● REQUIRED TASK:
Find every line in the rows below that contains the string "region" and copy each of those lines. Case counts, so only lines with that exact capitalization match.

● EXERCISE MATERIAL:
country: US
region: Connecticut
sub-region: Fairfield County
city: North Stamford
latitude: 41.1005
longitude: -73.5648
---
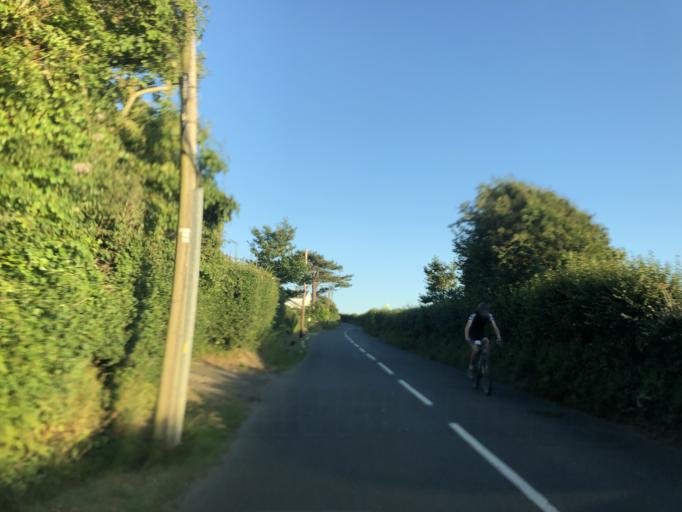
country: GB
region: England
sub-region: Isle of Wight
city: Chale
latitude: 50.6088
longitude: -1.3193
==
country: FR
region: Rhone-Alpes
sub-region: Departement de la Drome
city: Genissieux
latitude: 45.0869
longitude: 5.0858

● TASK ANSWER:
region: Connecticut
sub-region: Fairfield County
region: England
sub-region: Isle of Wight
region: Rhone-Alpes
sub-region: Departement de la Drome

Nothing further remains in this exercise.